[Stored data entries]
——————

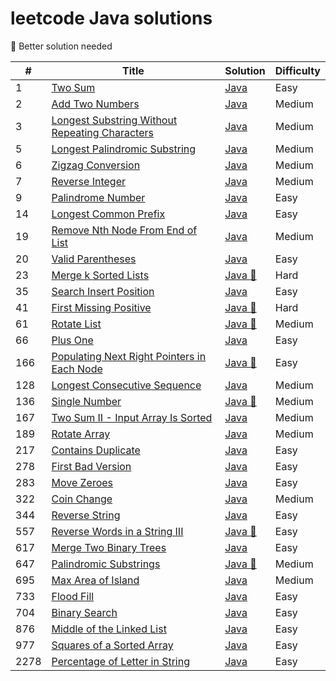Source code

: # leetcode Java solutions

:see_no_evil: Better solution needed

| #    | Title                                                                                                                          | Solution                                                        | Difficulty |
|------|--------------------------------------------------------------------------------------------------------------------------------|-----------------------------------------------------------------|------------|
| 1    | [Two Sum](https://leetcode.com/problems/two-sum/)                                                                              | [Java](./src/two-sum.java)                                      | Easy       |
| 2    | [Add Two Numbers](https://leetcode.com/problems/add-two-numbers/)                                                              | [Java](./src/add-two-numbers.java)                              | Medium     |
| 3    | [Longest Substring Without Repeating Characters](https://leetcode.com/problems/longest-substring-without-repeating-characters/) | [Java](./src/longest-sub-without-rep-char.java)                 | Medium     |
| 5    | [Longest Palindromic Substring](https://leetcode.com/problems/longest-palindromic-substring/)                                  | [Java](./src/Longest-Palindromic-Substring.java)                | Medium     |
| 6    | [Zigzag Conversion](https://leetcode.com/problems/zigzag-conversion/)                                                          | [Java](./src/Zigzag-Conversion.java)                            | Medium     |
| 7    | [Reverse Integer](https://leetcode.com/problems/reverse-integer/)                                                              | [Java](./src/Reverse-Integer.java)                              | Medium     |
| 9    | [Palindrome Number](https://leetcode.com/problems/palindrome-number/)                                                          | [Java](./src/palindrome-number.java)                            | Easy       |
| 14   | [Longest Common Prefix](https://leetcode.com/problems/longest-common-prefix/)                                                  | [Java](./src/longest-common-prefix.java)                        | Easy       |
| 19   | [Remove Nth Node From End of List](https://leetcode.com/problems/remove-nth-node-from-end-of-list/)                                                  | [Java](./src/remove-nth-node-from-end-of-list.java)             | Medium     |
| 20   | [Valid Parentheses](https://leetcode.com/problems/valid-parentheses/)                                                          | [Java](./src/valid-parentheses.java)                            | Easy       |
| 23   | [ Merge k Sorted Lists](https://leetcode.com/problems/merge-k-sorted-lists/)                                                          | [Java :see_no_evil:](./src/merge-k-sorted-lists.java)           | Hard       |
| 35   | [Search Insert Position](https://leetcode.com/problems/search-insert-position/)                                                | [Java](./src/search-insert-position.java)                       | Easy       |
| 41   | [First Missing Positive](https://leetcode.com/problems/first-missing-positive/)                                                | [Java :see_no_evil:](./src/first-missing-positive.java)         | Hard       |
| 61   | [Rotate List](https://leetcode.com/problems/rotate-list/)                                                | [Java :see_no_evil:](./src/rotate-list.java)                    | Medium     |
| 66   | [Plus One](https://leetcode.com/problems/plus-one/)                                                | [Java](./src/plus-one.java)                                     | Easy       |
| 166  | [Populating Next Right Pointers in Each Node](https://leetcode.com/problems/populating-next-right-pointers-in-each-node/)                                                | [Java :see_no_evil:](./src/populating-next-right-pointers-in-each-node.java) | Easy       |
| 128  | [Longest Consecutive Sequence](https://leetcode.com/problems/longest-consecutive-sequence/)                                    | [Java](./src/longest-consecutive-sequence.java)                 | Medium     |
| 136  | [Single Number](https://leetcode.com/problems/single-number/)                                    | [Java :see_no_evil:](./src/single-number.java)                  | Medium     |
| 167  | [Two Sum II - Input Array Is Sorted](https://leetcode.com/problems/two-sum-ii-input-array-is-sorted/)                          | [Java](./src/two-sum-ii-input-array-is-sorted.java)             | Medium     |
| 189  | [Rotate Array](https://leetcode.com/problems/rotate-array/)                                                                    | [Java](./src/rotate-array.java)                                 | Medium     |
| 217  | [Contains Duplicate](https://leetcode.com/problems/contains-duplicate/)                                                        | [Java](./src/contains-duplicate.java)                           | Easy       |
| 278  | [First Bad Version](https://leetcode.com/problems/first-bad-version/)                                                          | [Java](./src/first-bad-version.java)                            | Easy       |
| 283  | [Move Zeroes](https://leetcode.com/problems/move-zeroes/)                                                                      | [Java](./src/move-zeroes.java)                                  | Easy       |
| 322  | [Coin Change](https://leetcode.com/problems/coin-change/)                                                                      | [Java](./src/coin-change.java)                                  | Medium     |
| 344  | [Reverse String](https://leetcode.com/problems/reverse-string/)                                                                                                             | [Java](./src/reverse-string.java)                               | Easy       |
| 557  | [Reverse Words in a String III](https://leetcode.com/problems/reverse-words-in-a-string-iii/)                                                                                                             | [Java :see_no_evil:](./src/reverse-words-in-a-string-iii.java)  | Easy       |
| 617  | [Merge Two Binary Trees](https://leetcode.com/problems/merge-two-binary-trees/)                                                                                                             | [Java](./src/merge-two-binary-trees.java)                       | Easy       |
| 647  | [Palindromic Substrings](https://leetcode.com/problems/palindromic-substrings/)                                                | [Java :see_no_evil:](./src/palindromic-substrings.java)         | Medium     |
| 695  | [Max Area of Island](https://leetcode.com/problems/max-area-of-island/)                                                | [Java](./src/max-area-of-island.java)                           | Medium     |
| 733  | [Flood Fill](https://leetcode.com/problems/flood-fill/)                                                | [Java](./src/flood-fill.java)                                   | Easy       |
| 704  | [Binary Search](https://leetcode.com/problems/binary-search/)                                                                  | [Java](./src/binary-search.java)                                | Easy       |
| 876  | [Middle of the Linked List](https://leetcode.com/problems/middle-of-the-linked-list/)                                                                  | [Java](./src/middle-of-the-linked-list.java)                    | Easy       |
| 977  | [Squares of a Sorted Array](https://leetcode.com/problems/squares-of-a-sorted-array/)                                          | [Java](./src/squares-of-a-sorted-array.java)                    | Easy       |
| 2278 | [Percentage of Letter in String](https://leetcode.com/problems/percentage-of-letter-in-string/)                                          | [Java](./src/percentage-of-letter-in-string.java)               | Easy       |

——————

**EXERCISE INSTRUCTIONS:** Set down the records in full and exactly. Do not carry over any image.

**RESPONSE:**
Source code

: # leetcode Java solutions

:see_no_evil: Better solution needed

| #    | Title                                                                                                                          | Solution                                                        | Difficulty |
|------|--------------------------------------------------------------------------------------------------------------------------------|-----------------------------------------------------------------|------------|
| 1    | [Two Sum](https://leetcode.com/problems/two-sum/)                                                                              | [Java](./src/two-sum.java)                                      | Easy       |
| 2    | [Add Two Numbers](https://leetcode.com/problems/add-two-numbers/)                                                              | [Java](./src/add-two-numbers.java)                              | Medium     |
| 3    | [Longest Substring Without Repeating Characters](https://leetcode.com/problems/longest-substring-without-repeating-characters/) | [Java](./src/longest-sub-without-rep-char.java)                 | Medium     |
| 5    | [Longest Palindromic Substring](https://leetcode.com/problems/longest-palindromic-substring/)                                  | [Java](./src/Longest-Palindromic-Substring.java)                | Medium     |
| 6    | [Zigzag Conversion](https://leetcode.com/problems/zigzag-conversion/)                                                          | [Java](./src/Zigzag-Conversion.java)                            | Medium     |
| 7    | [Reverse Integer](https://leetcode.com/problems/reverse-integer/)                                                              | [Java](./src/Reverse-Integer.java)                              | Medium     |
| 9    | [Palindrome Number](https://leetcode.com/problems/palindrome-number/)                                                          | [Java](./src/palindrome-number.java)                            | Easy       |
| 14   | [Longest Common Prefix](https://leetcode.com/problems/longest-common-prefix/)                                                  | [Java](./src/longest-common-prefix.java)                        | Easy       |
| 19   | [Remove Nth Node From End of List](https://leetcode.com/problems/remove-nth-node-from-end-of-list/)                                                  | [Java](./src/remove-nth-node-from-end-of-list.java)             | Medium     |
| 20   | [Valid Parentheses](https://leetcode.com/problems/valid-parentheses/)                                                          | [Java](./src/valid-parentheses.java)                            | Easy       |
| 23   | [ Merge k Sorted Lists](https://leetcode.com/problems/merge-k-sorted-lists/)                                                          | [Java :see_no_evil:](./src/merge-k-sorted-lists.java)           | Hard       |
| 35   | [Search Insert Position](https://leetcode.com/problems/search-insert-position/)                                                | [Java](./src/search-insert-position.java)                       | Easy       |
| 41   | [First Missing Positive](https://leetcode.com/problems/first-missing-positive/)                                                | [Java :see_no_evil:](./src/first-missing-positive.java)         | Hard       |
| 61   | [Rotate List](https://leetcode.com/problems/rotate-list/)                                                | [Java :see_no_evil:](./src/rotate-list.java)                    | Medium     |
| 66   | [Plus One](https://leetcode.com/problems/plus-one/)                                                | [Java](./src/plus-one.java)                                     | Easy       |
| 166  | [Populating Next Right Pointers in Each Node](https://leetcode.com/problems/populating-next-right-pointers-in-each-node/)                                                | [Java :see_no_evil:](./src/populating-next-right-pointers-in-each-node.java) | Easy       |
| 128  | [Longest Consecutive Sequence](https://leetcode.com/problems/longest-consecutive-sequence/)                                    | [Java](./src/longest-consecutive-sequence.java)                 | Medium     |
| 136  | [Single Number](https://leetcode.com/problems/single-number/)                                    | [Java :see_no_evil:](./src/single-number.java)                  | Medium     |
| 167  | [Two Sum II - Input Array Is Sorted](https://leetcode.com/problems/two-sum-ii-input-array-is-sorted/)                          | [Java](./src/two-sum-ii-input-array-is-sorted.java)             | Medium     |
| 189  | [Rotate Array](https://leetcode.com/problems/rotate-array/)                                                                    | [Java](./src/rotate-array.java)                                 | Medium     |
| 217  | [Contains Duplicate](https://leetcode.com/problems/contains-duplicate/)                                                        | [Java](./src/contains-duplicate.java)                           | Easy       |
| 278  | [First Bad Version](https://leetcode.com/problems/first-bad-version/)                                                          | [Java](./src/first-bad-version.java)                            | Easy       |
| 283  | [Move Zeroes](https://leetcode.com/problems/move-zeroes/)                                                                      | [Java](./src/move-zeroes.java)                                  | Easy       |
| 322  | [Coin Change](https://leetcode.com/problems/coin-change/)                                                                      | [Java](./src/coin-change.java)                                  | Medium     |
| 344  | [Reverse String](https://leetcode.com/problems/reverse-string/)                                                                                                             | [Java](./src/reverse-string.java)                               | Easy       |
| 557  | [Reverse Words in a String III](https://leetcode.com/problems/reverse-words-in-a-string-iii/)                                                                                                             | [Java :see_no_evil:](./src/reverse-words-in-a-string-iii.java)  | Easy       |
| 617  | [Merge Two Binary Trees](https://leetcode.com/problems/merge-two-binary-trees/)                                                                                                             | [Java](./src/merge-two-binary-trees.java)                       | Easy       |
| 647  | [Palindromic Substrings](https://leetcode.com/problems/palindromic-substrings/)                                                | [Java :see_no_evil:](./src/palindromic-substrings.java)         | Medium     |
| 695  | [Max Area of Island](https://leetcode.com/problems/max-area-of-island/)                                                | [Java](./src/max-area-of-island.java)                           | Medium     |
| 733  | [Flood Fill](https://leetcode.com/problems/flood-fill/)                                                | [Java](./src/flood-fill.java)                                   | Easy       |
| 704  | [Binary Search](https://leetcode.com/problems/binary-search/)                                                                  | [Java](./src/binary-search.java)                                | Easy       |
| 876  | [Middle of the Linked List](https://leetcode.com/problems/middle-of-the-linked-list/)                                                                  | [Java](./src/middle-of-the-linked-list.java)                    | Easy       |
| 977  | [Squares of a Sorted Array](https://leetcode.com/problems/squares-of-a-sorted-array/)                                          | [Java](./src/squares-of-a-sorted-array.java)                    | Easy       |
| 2278 | [Percentage of Letter in String](https://leetcode.com/problems/percentage-of-letter-in-string/)                                          | [Java](./src/percentage-of-letter-in-string.java)               | Easy       |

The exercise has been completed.